21. Combining dataframes

The ability to combine datasets from different original files is often a difficult and poorly documented process. It usually comes down to opening the files and “copying and pasting” the data from one file to another.  From a reproducible research perspective this is very poor practice as there is no real documentation.  In addition, it is tedious and fraught with the risk of mistakes.  These issues are magnified if it is a process that is repeated often, for example merging individual files of each subject in a trial.  Using R to merge or combine datasets obviates many of these problems (i) a script is the source documentation, (ii) a script cannot suffer from errors of copy/paste nature, (iii) a script can be easily ran repeatedly and/or (iv) modified to do the same or similar job for other datasets (iv) if a mistake is noted (see point (i)), or more data comes in, then the script can be fixed and re-ran with very little effort.  These are especially useful properties when it comes to merging data.

 

Binding columns (cbind)

The simplest process is combining a new dataset which contains new variable(s) we wish to added to corresponding data original dataset.  In other words joining two dataframes by column – obviously they need the same number of rows.  For example, the eye colour of the subjects in the data we have been working with in this course.  Download the IDdata.csv file which contains subject ID’s and eye colours.  The original recruit’s data didn’t have subject ID’s in it, so we assume they are match correctly.  Import it into R and then have a look at it:

head(IDdata)

str(IDdata)

unique(IDdata$eye)

plot(ID ~ eye, data=IDdata)

These functions and simple plot show that there are 205 entries and there are 3 values for eye. These are 1=Blue, 2=Brown, 3=Other.  If you haven’t done so re-read in your latest saved version of the recuirts dataframe (saved as data.csv).  Now we can bind the two dataframes using the cbind(<dataframe1, dataframe2, dataframe3, etc…) function:

data <- cbind(IDdata, data)

head(data)

Now assign some factors to give eye colour some meaning:

unique(data$eye)  # checking that there are still only 3 values. Yes I am paranoid

data$eyef[data$eye == "1"] <- "Blue"

data$eyef[data$eye == "2"] <- "Brown"

data$eyef[data$eye == "3"] <- "Other"

data$eyef <- as.factor(data$eyef)

Factor_summary <- with(data, table(eye, eyef))

Factor_summary

head(data)

plot(ID ~ eyef, data=IDdata)

 

Now save the new data, lets give it a new name when we save it (just to make sure you can!):

write.csv(data, file="data_eye_ID.csv", na = "NA", row.names=F)  # saving the new updated data

 

Binding rows (rbind)

The next case is simply joining sets of data which are identical in the variables they contain.  For example, sets of data from several subjects.  In this example we will pretend that we obtained the original Recruits.csv data in two halves – say from two trial sites.  Download the Recruits1_100.csv and Recruits101_205.csv files, then read them in and check them out a little bit.
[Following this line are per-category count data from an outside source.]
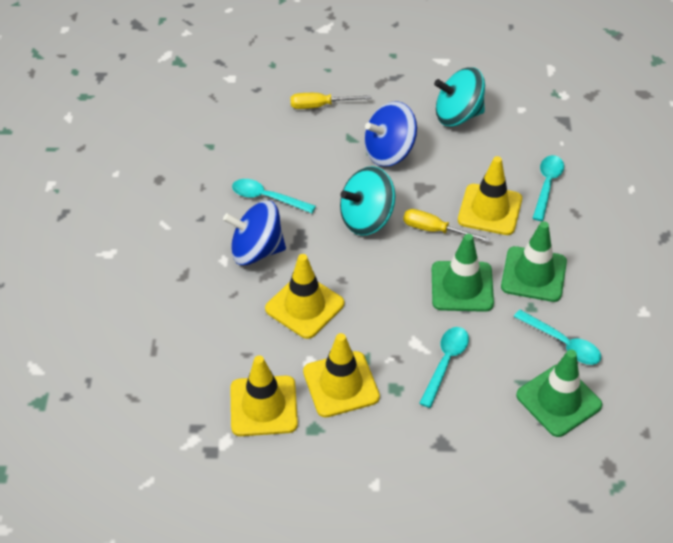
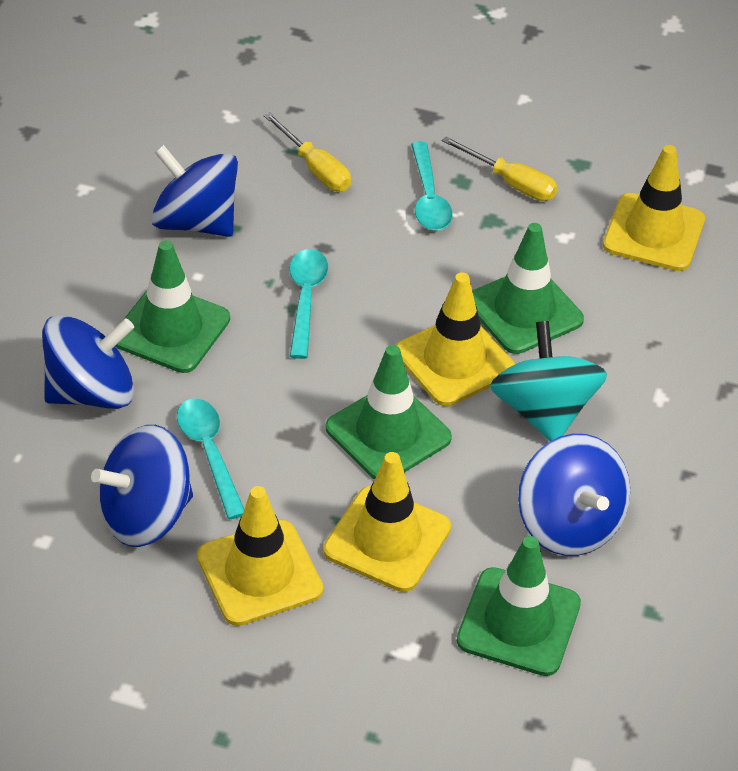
blue spinning top: 2 -> 4
green traffic cone: 3 -> 4
turquoise spinning top: 2 -> 1
turquoise spoon: 4 -> 3

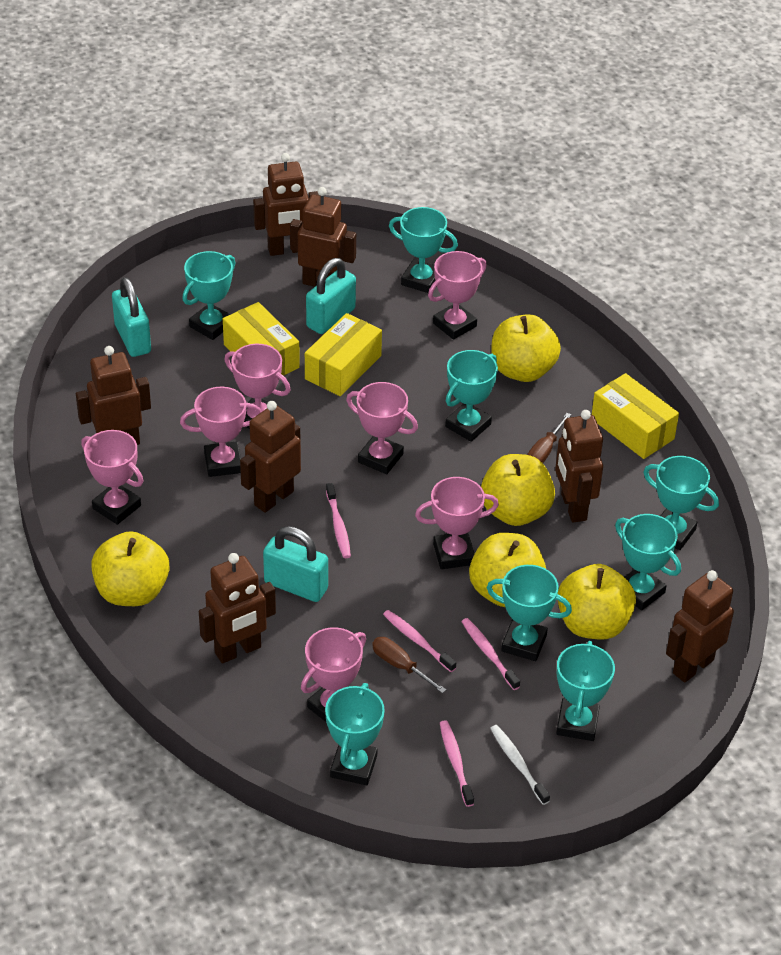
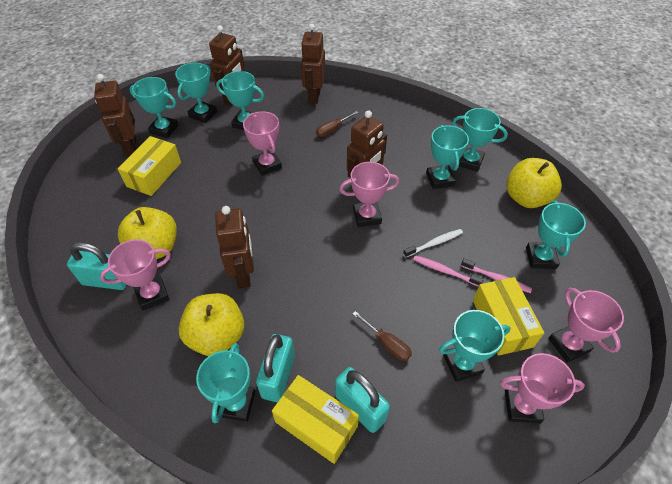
brown robot: 7 -> 5
pink toothbrush: 4 -> 2
pink trophy: 7 -> 5
yellow apple: 5 -> 3

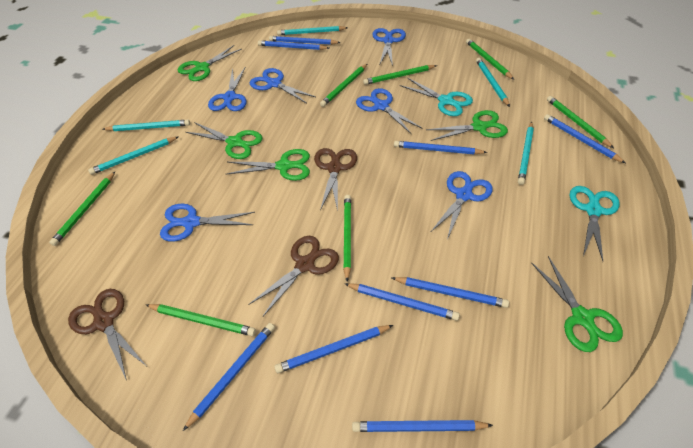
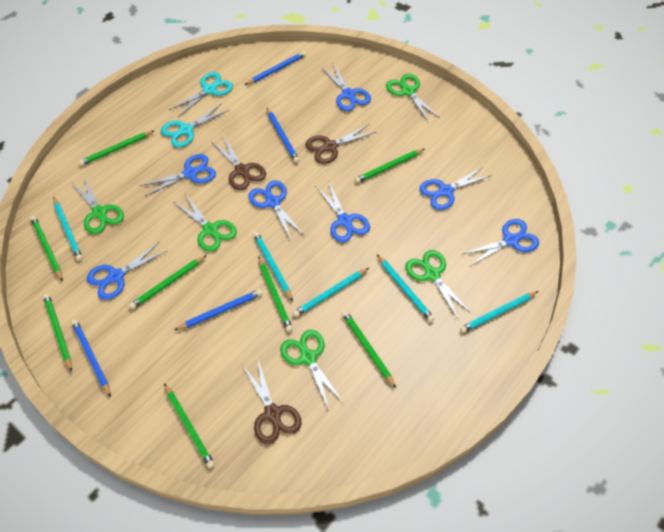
blue pencil: 9 -> 4
blue scissors: 6 -> 7
green pencil: 7 -> 8

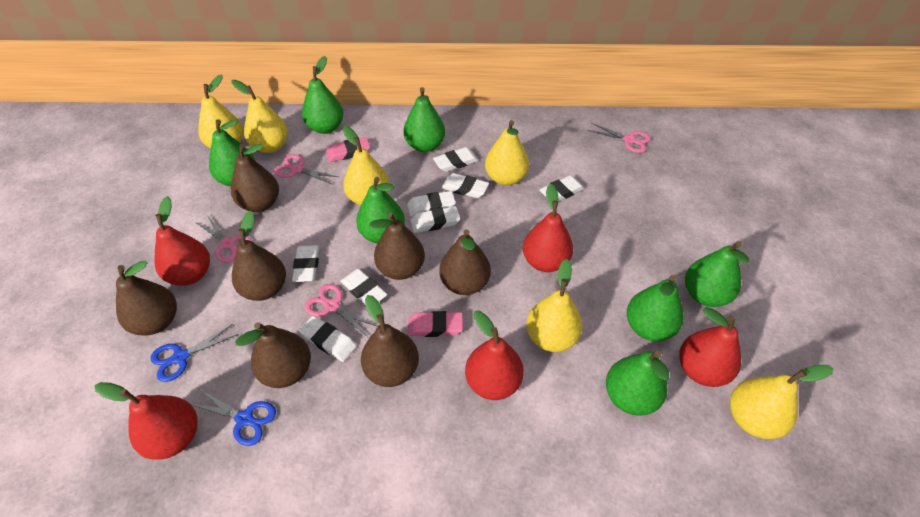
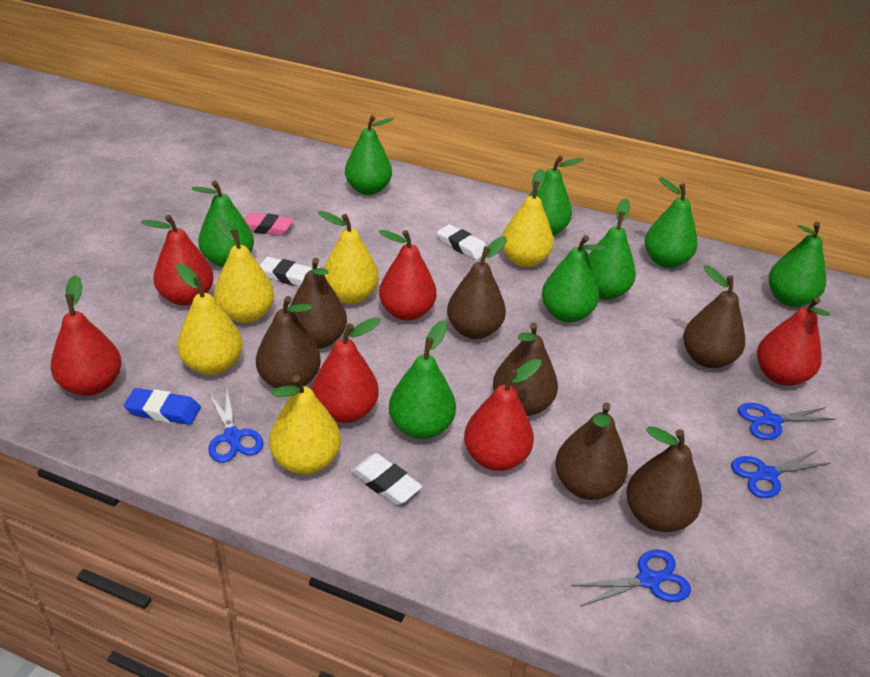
blue eraser: 0 -> 1
blue scissors: 2 -> 4
green pear: 7 -> 8
pink eraser: 2 -> 1
pink scissors: 4 -> 0
red pear: 5 -> 6
white eraser: 8 -> 3
yellow pear: 6 -> 5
data1_100 <- read.csv(file = 'Recruits1_100.csv', header = TRUE, sep = ',', na.strings=c("",".","NA"))

data101_205 <- read.csv(file = 'Recruits101_205.csv', header = TRUE, sep = ',', na.strings=c("",".","NA"))

head(data1_100)

head(data101_205)   #make sure the headings match

now bind them together using the rbind(<dataframe1, dataframe2, dataframe3, etc…) function and do a little bit of data integrity checking:

data1_205 <- rbind(data1_100, data101_205)

dim(data1_100)

dim(data101_205)

dim(data1_205)

dim(data)  # check lengths match /add up as expected to the 205 of the original data

 

You might notice that the combined dataframe (data1_205) has more columns than the original data (data) – this is because earlier we created several factors. If you compare the dataframes using the head() commands, you’ll see the extra factor columns.